Os planetas não se medem aos palmos

Concepção artística da superfície de Plutão | L. Calçada/M. Kornmesser

Concepção artística da superfície de Plutão | L. Calçada/M. Kornmesser

Tenho com Plutão uma relação sentimental – uma paixão plutónica, se quiserem. Quando era puto e fazia de conta que a minha cama era uma nave espacial para escapar às insónias, era sempre em direção a Plutão que me dirigia.

Plutão: o mais enigmático e misterioso, um planeta quase invisível aos telescópios e portanto o mais suscetível de ser explorado pela imaginação.

Infelizmente, o ex-planeta está muito distante e eu adormecia sempre antes de lá chegar – uma falha que os membros da equipa da sonda New Horizons que vai explorar Plutão em julho de 2015 lamentariam profundamente, caso a conhecessem.

A única história em quadradinhos da Disney que me lembro de ter lido foi aquela em que o Pateta faz uma viagem a Plutão com o seu cão Pluto.
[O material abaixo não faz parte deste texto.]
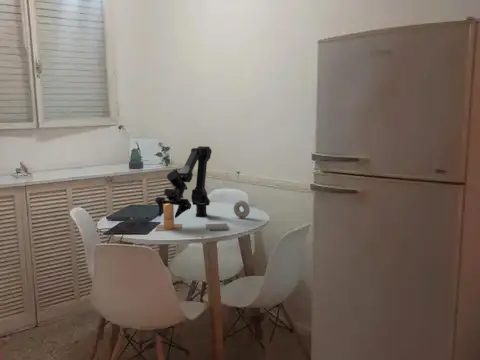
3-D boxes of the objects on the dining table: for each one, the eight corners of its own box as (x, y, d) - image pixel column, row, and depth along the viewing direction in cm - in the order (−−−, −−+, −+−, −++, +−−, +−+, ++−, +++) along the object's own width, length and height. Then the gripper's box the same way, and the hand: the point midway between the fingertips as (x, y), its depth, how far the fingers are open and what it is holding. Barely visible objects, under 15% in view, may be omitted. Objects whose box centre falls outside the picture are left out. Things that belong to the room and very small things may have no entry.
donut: (232, 217, 276) (232, 200, 274) (235, 216, 279) (235, 198, 277) (247, 219, 270) (247, 201, 269) (251, 218, 273) (250, 200, 272)
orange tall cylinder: (164, 226, 253) (163, 203, 251) (174, 226, 254) (173, 203, 252) (163, 228, 248) (163, 205, 246) (174, 228, 249) (173, 205, 247)
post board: (157, 226, 257) (156, 218, 256) (182, 225, 258) (182, 217, 257) (155, 233, 244) (155, 224, 243) (182, 232, 245) (181, 223, 245)
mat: (205, 226, 257) (205, 224, 257) (226, 225, 258) (226, 223, 258) (206, 231, 246) (206, 229, 246) (228, 230, 248) (228, 228, 247)
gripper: (156, 181, 255) (144, 206, 246) (187, 183, 247) (177, 209, 239) (165, 194, 263) (154, 218, 255) (195, 196, 256) (185, 221, 247)
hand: (167, 216), depth 249 cm, fingers open, 9 cm apart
O cão recebeu o nome por sugestão da mulher de Walt Disney, influenciada pela descoberta do nono planeta pelo astrónomo Clyde Tombaugh a 18 de fevereiro de 1930. Não se pode destruir assim uma referência da nossa infância. Cambada de insensíveis.

Pateta e o cão descobriram que o ex-planeta era habitado por um povo de plutos de inteligência superior mas em tudo o resto semelhantes ao velho companheiro de quatro patas. Que pensariam eles da infame despromoção imposta pelos chicos-espertos da União Astronómica Internacional?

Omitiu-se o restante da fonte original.